El alto consumo de drogas y alcohol en la población de Morelos es uno de los principales motivos de la violencia que padece el estado. Los hechos y los datos que se generan a partir de ellos evidencian el papel de esas sustancias en la ola de criminalidad que azota al estado desde hace décadas y que, debe reconocerse, apenas empieza a atenderse de forma integral.

El mes de julio pasado está entre los tres más violentos registrados en Morelos desde que la gobernadora, Margarita González Saravia, asumió la administración en octubre. Los 103 homicidios dolosos reportados en el periodo se suman a los 488 que se habían registrado desde enero para ubicarse en 591, una cifra menor en 30% a los 846 reportados en los primeros siete meses del 2024. En más del 60% de esos crímenes, participaron sujetos bajo el influjo del alcohol o las drogas, y si se consideran los asesinatos entre grupos delictivos dedicados total o parcialmente a la distribución ilegal de estupefacientes, la proporción será aún mayor.

La reducción del 30% en la incidencia de homicidios dolosos en Morelos durante el 2025 está asociada directamente a las acciones que se realizan desde el estado y algunos ayuntamientos para frenar la distribución de sustancias adictivas; los controles que se han puesto a los horarios de venta de alcohol, el cese de operaciones de comercios clandestinos de bebidas embriagantes, y el desmantelamiento de decenas de tienditas de drogas al menudeo.

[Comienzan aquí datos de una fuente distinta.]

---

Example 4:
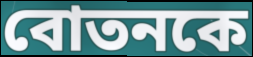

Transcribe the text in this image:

বোতনকে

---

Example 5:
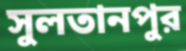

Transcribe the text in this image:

সুলতানপুর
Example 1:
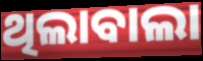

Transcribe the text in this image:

ଥିଲାବାଲା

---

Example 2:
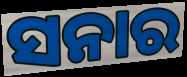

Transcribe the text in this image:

ସନାର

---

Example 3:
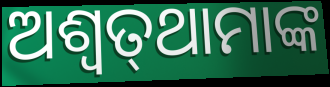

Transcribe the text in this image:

ଅଶ୍ୱତ୍‌ଥାମାଙ୍କ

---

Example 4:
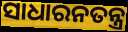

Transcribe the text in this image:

ସାଧାରନତନ୍ତ୍ର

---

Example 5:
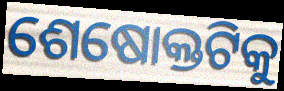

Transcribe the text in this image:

ଶେଷୋକ୍ତଟିକୁ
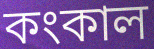
কংকাল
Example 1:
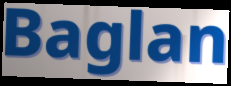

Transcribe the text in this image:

Baglan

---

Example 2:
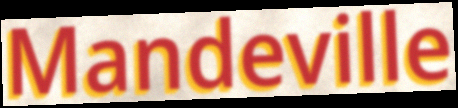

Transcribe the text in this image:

Mandeville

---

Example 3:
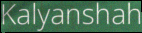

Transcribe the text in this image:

Kalyanshah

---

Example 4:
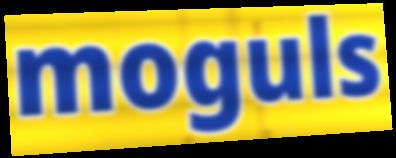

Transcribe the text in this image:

moguls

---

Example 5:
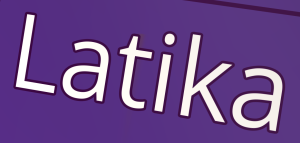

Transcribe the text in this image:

Latika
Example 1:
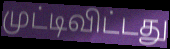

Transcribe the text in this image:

முட்டிவிட்டது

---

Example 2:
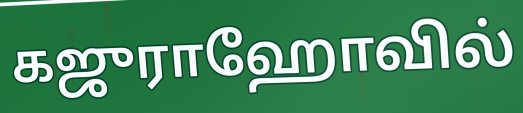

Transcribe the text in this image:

கஜுராஹோவில்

Los cateos y aprehensiones de sujetos generadores de violencia en el estado suelen resultar en los decomisos de drogas, Cristal, mariguana, y cocaína las más frecuentes; en la mayoría de esos operativos y capturas se encuentran armas. La información sobre las detenciones permite establecer una relación entre la mayor parte de las modalidades delictivas de alto impacto cometidas en Morelos con el uso o venta de drogas: homicidios, secuestros, extorsiones, robos de automóviles y motocicletas, asaltos, etcétera.

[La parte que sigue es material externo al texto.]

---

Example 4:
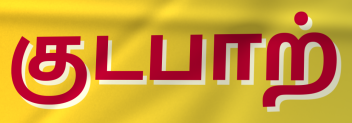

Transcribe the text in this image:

குடபாற்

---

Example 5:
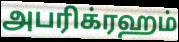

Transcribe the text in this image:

அபரிக்ரஹம்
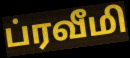
ப்ரவீமி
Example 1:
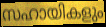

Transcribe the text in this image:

സഹായികളും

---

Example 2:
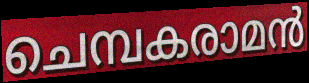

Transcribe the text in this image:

ചെമ്പകരാമൻ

Los dos municipios que con mayor seriedad están tomando los controles a la venta y consumo de alcohol son Cuernavaca y Tepoztlán.

En la capital del estado se ha logrado reducir paulatinamente la incidencia de homicidio doloso, robo a negocios, feminicidio, secuestro. Las acciones de construcción de la paz incluyen la mayor supervisión y regulaciones a la venta de bebidas embriagantes y el combate al narcomenudeo.

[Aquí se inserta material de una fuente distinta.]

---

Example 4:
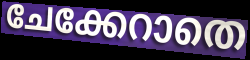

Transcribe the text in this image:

ചേക്കേറാതെ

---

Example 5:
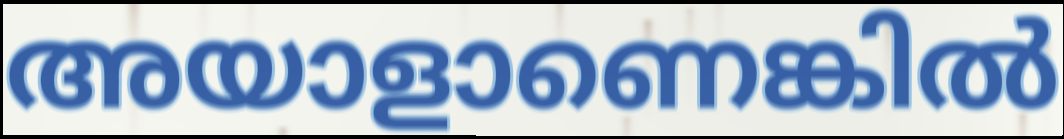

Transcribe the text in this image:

അയാളാണെങ്കിൽ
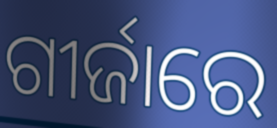
ଗୀର୍ଜାରେ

En Tepoztlán, se tienen registros muy altos de homicidio doloso, narcomenudeo, robos de vehículos, casas y negocios, lesiones y violencia familiar hasta el mes de julio. En atención a ello se establecieron medidas de control al consumo de embriagantes, que fueron reforzadas los últimos cuatro fines de semana con el retiro de los puestos que vendían ilegalmente diversos tipos de licores. Los resultados comienzan a verse con menos incidentes callejeros en este verano.

Otros municipios tendrían que sumarse a esos esfuerzos, como Huitzilac, Cuautla, Yautepec, Temixco, Jiutepec, lugares donde el alto consumo de alcohol originan cientos de crímenes y faltas administrativas cada semana.

Si a ello sumamos la intervención de la Secretaría de Salud estatal en las acciones de tratamiento de adicciones, y el aporte que pueden hacer con datos a la inteligencia en el combate de la venta y consumo, el resultado podría acercarnos más a una mayor reducción de los índices de violencia.

Y no se trata de aplaudir medidas restrictivas, sino, en gran medida, de reeducar a una sociedad que hace mucho olvidó aquello de no excederse; una conducta indispensable para construir la paz y mantener una convivencia sana.